Material →
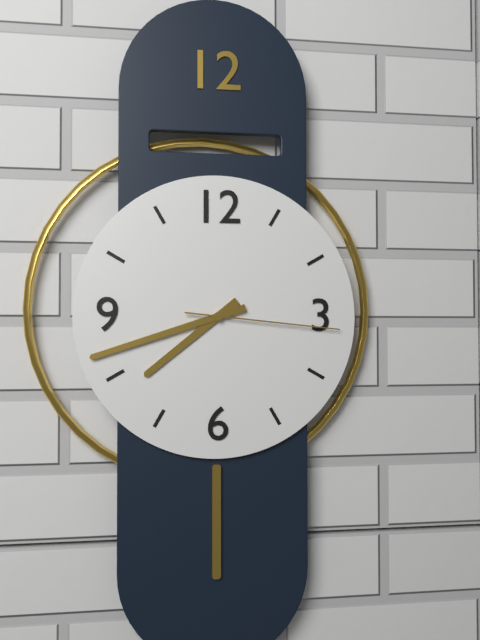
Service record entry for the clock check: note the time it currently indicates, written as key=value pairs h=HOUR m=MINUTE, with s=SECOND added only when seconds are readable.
h=7 m=42 s=16
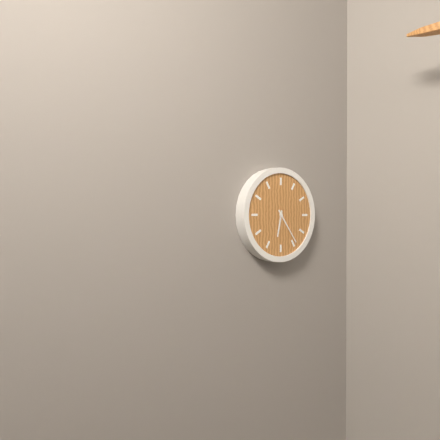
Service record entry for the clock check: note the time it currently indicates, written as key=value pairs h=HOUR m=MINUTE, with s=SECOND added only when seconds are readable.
h=6 m=24
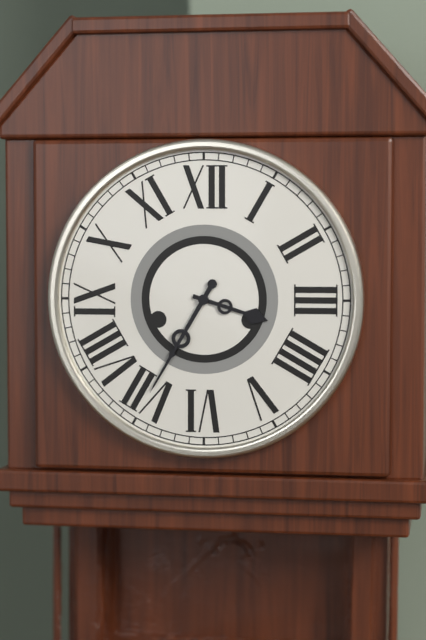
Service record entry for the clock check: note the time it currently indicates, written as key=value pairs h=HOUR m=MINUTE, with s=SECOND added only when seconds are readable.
h=3 m=35
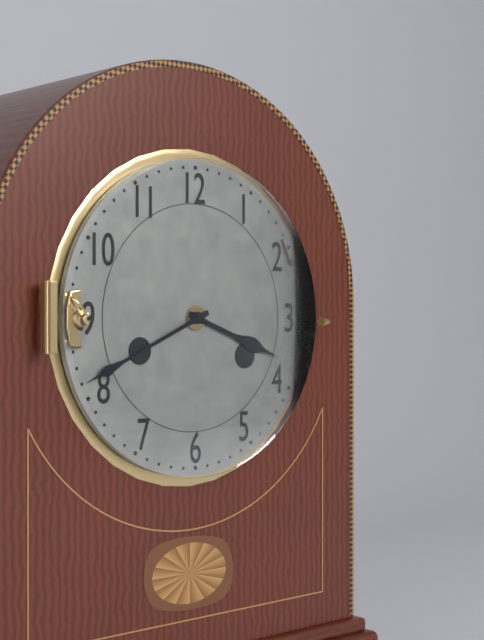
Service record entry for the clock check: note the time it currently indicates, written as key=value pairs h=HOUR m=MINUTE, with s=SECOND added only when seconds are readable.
h=3 m=41
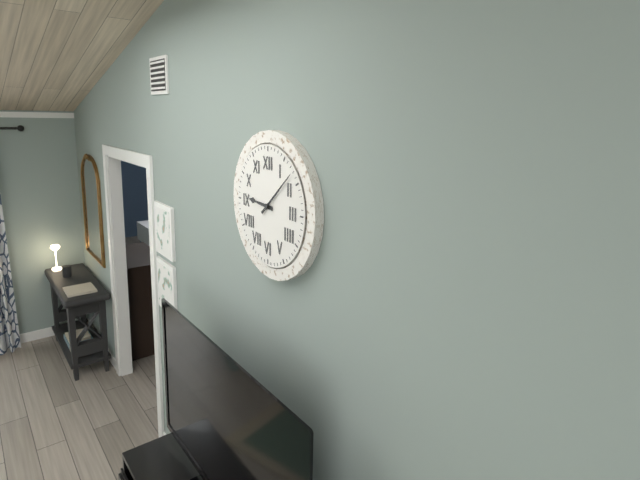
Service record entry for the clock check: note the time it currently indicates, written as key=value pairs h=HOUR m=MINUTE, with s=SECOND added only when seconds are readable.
h=9 m=8
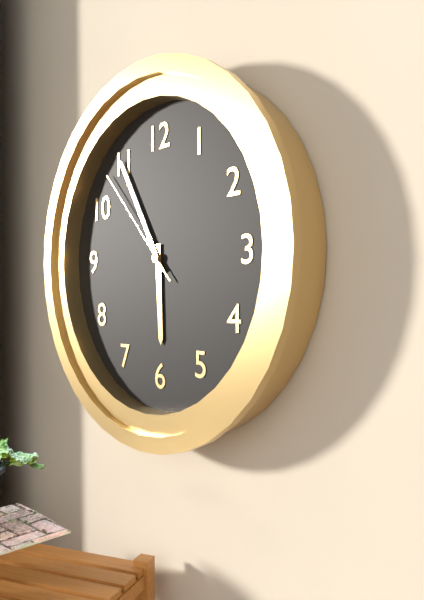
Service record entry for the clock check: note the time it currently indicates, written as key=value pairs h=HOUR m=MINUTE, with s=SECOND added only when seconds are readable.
h=5 m=55 s=53
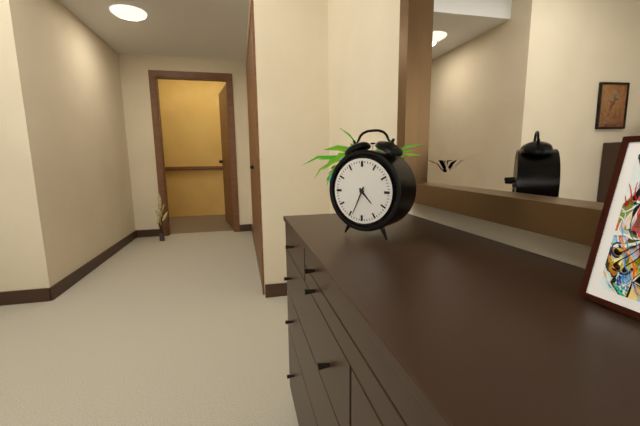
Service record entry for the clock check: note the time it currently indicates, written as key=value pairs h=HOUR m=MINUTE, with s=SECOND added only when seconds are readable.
h=4 m=34
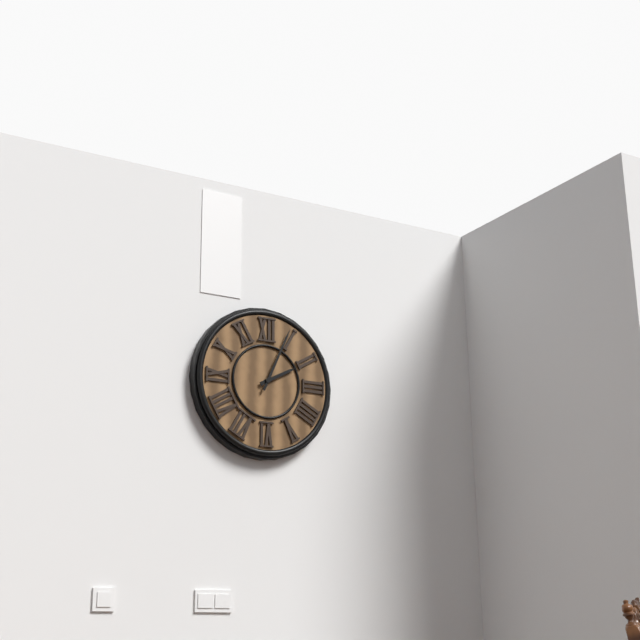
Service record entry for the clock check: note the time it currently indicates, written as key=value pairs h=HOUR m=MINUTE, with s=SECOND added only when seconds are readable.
h=2 m=4
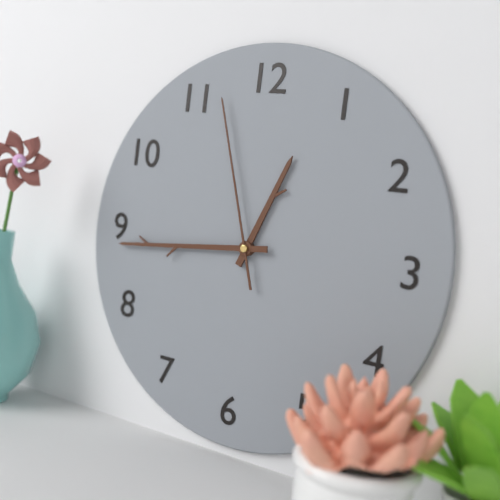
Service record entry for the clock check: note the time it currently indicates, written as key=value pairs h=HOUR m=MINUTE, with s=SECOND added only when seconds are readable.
h=12 m=44 s=57
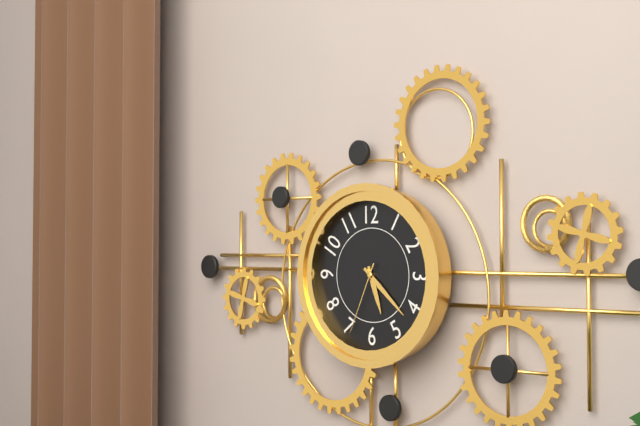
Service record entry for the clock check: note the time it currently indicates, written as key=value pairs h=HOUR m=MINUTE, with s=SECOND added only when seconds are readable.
h=5 m=22 s=34
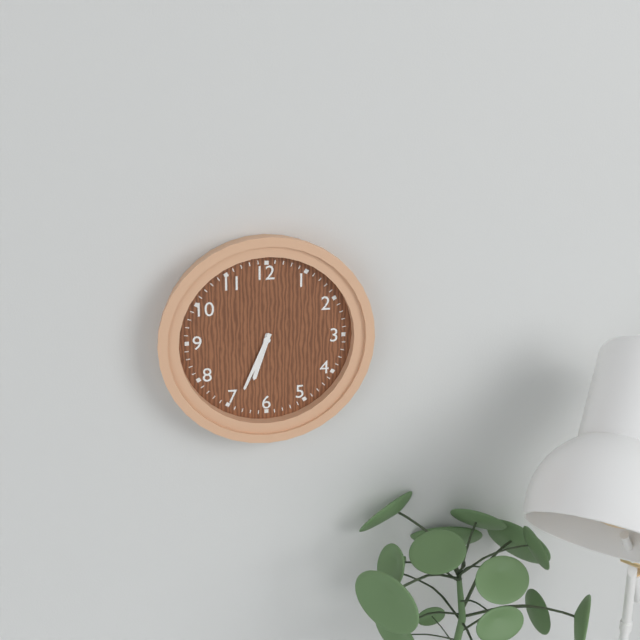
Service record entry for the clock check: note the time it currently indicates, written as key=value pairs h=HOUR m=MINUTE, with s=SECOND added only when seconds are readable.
h=6 m=34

Your task → Please convert every row above into a JSON list of strings, one string per line, skipping blank lines and leaving out the pictures.

Result below →
[
  "Service record entry for the clock check: note the time it currently indicates, written as key=value pairs h=HOUR m=MINUTE, with s=SECOND added only when seconds are readable.",
  "h=7 m=42 s=16",
  "Service record entry for the clock check: note the time it currently indicates, written as key=value pairs h=HOUR m=MINUTE, with s=SECOND added only when seconds are readable.",
  "h=6 m=24",
  "Service record entry for the clock check: note the time it currently indicates, written as key=value pairs h=HOUR m=MINUTE, with s=SECOND added only when seconds are readable.",
  "h=3 m=35",
  "Service record entry for the clock check: note the time it currently indicates, written as key=value pairs h=HOUR m=MINUTE, with s=SECOND added only when seconds are readable.",
  "h=3 m=41",
  "Service record entry for the clock check: note the time it currently indicates, written as key=value pairs h=HOUR m=MINUTE, with s=SECOND added only when seconds are readable.",
  "h=9 m=8",
  "Service record entry for the clock check: note the time it currently indicates, written as key=value pairs h=HOUR m=MINUTE, with s=SECOND added only when seconds are readable.",
  "h=5 m=55 s=53",
  "Service record entry for the clock check: note the time it currently indicates, written as key=value pairs h=HOUR m=MINUTE, with s=SECOND added only when seconds are readable.",
  "h=4 m=34",
  "Service record entry for the clock check: note the time it currently indicates, written as key=value pairs h=HOUR m=MINUTE, with s=SECOND added only when seconds are readable.",
  "h=2 m=4",
  "Service record entry for the clock check: note the time it currently indicates, written as key=value pairs h=HOUR m=MINUTE, with s=SECOND added only when seconds are readable.",
  "h=12 m=44 s=57",
  "Service record entry for the clock check: note the time it currently indicates, written as key=value pairs h=HOUR m=MINUTE, with s=SECOND added only when seconds are readable.",
  "h=5 m=22 s=34",
  "Service record entry for the clock check: note the time it currently indicates, written as key=value pairs h=HOUR m=MINUTE, with s=SECOND added only when seconds are readable.",
  "h=6 m=34"
]